**Provided passage**
++++++++++

Look how the Bankera project used its blog. This startup, which raised $150+ million at its ICO, started blogging about paying transactional revenue to token holders right after the ICO started. This is a solid approach that shows that there is an opportunity to get real money.
It might be hard to create compelling content that simultaneously reveals your business model and market specifics. This is why it might be a good idea to hire an ICO content marketing agency. An experienced agency will help you to be in sync with current trends, and this is exactly what we at Smile Bright Media Inc. do.
Content distribution should be different
When your goal is to reach a maximum number of crypto holders, you will use any medium and tools you can. But there are fewer opportunities to do this in 2018 than it was in early 2017. You can’t use social networks and ads in search engines, crypto media outlets want thousands and dozens of thousands of dollars for sponsored content placement, Telegram and Discord are full of scammers that mimic popular bloggers and promise to create an ICO review on their blog or channel. All these make super active content distribution impossible for most startups.
Today to be effective you should use a handful of content marketing tools like own blog and trusted and loyal crypto websites like Hackernoon. Look how the Celsius network founder used this blog to describe his project and its features. And it worked, as the startup has raised $50 million.
I’ve been actively studying the ICO market for the last couple of years. Here is a recap of what you should be aware of when promoting your ICO in 2018 and early 2019:
- Entertainment is not your task anymore — today’s ICO investors are mostly serious guys in suits; they need numbers and thorough analysis, they want to see that you understand what is going on, have your solutions for real-world problems, and your team is experienced enough to solve this task. Your content should address these concerns, and that’s it.

++++++++++

Records from a collection
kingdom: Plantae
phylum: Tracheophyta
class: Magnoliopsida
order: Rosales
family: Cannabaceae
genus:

++++++++++

**Given task A**
According to the ICO marketing article, why is super active content distribution impossible for most startups? Answer in one to three sentences.
**Given task B**
Write a continuation of the ICO marketing article, starting right after its last sentence.
This material is separate from the ICO marketing article.

**Written answer A**
Social networks and search engine ads can't be used, and crypto media outlets charge thousands or tens of thousands of dollars to place sponsored content. Telegram and Discord are also full of scammers who pose as popular bloggers and promise ICO reviews.

**Written answer B**
- Limit your distribution to a handful of tools — nowadays the number of promotion tools available to ICOs is more limited than ever, but even this does not mean you should try them all. Most of them are either too costly or risky (like using bloggers etc.) as there are still lots of scammers. The better option is to develop owned channels like blogs and spread the word about your project at an external website with an active and targeted community (Hackernoon is one of the top choices here).
- ICO marketing means constant research — Things are changing so fast that you should be doing your research and conducting testing every day. Any points from this article may become completely irrelevant by spring. So you have to run to stay in the same place. This is very hard, and if there are any options for getting help from external agencies or contractors, it may be worth using some to gain some extra time to work on a project.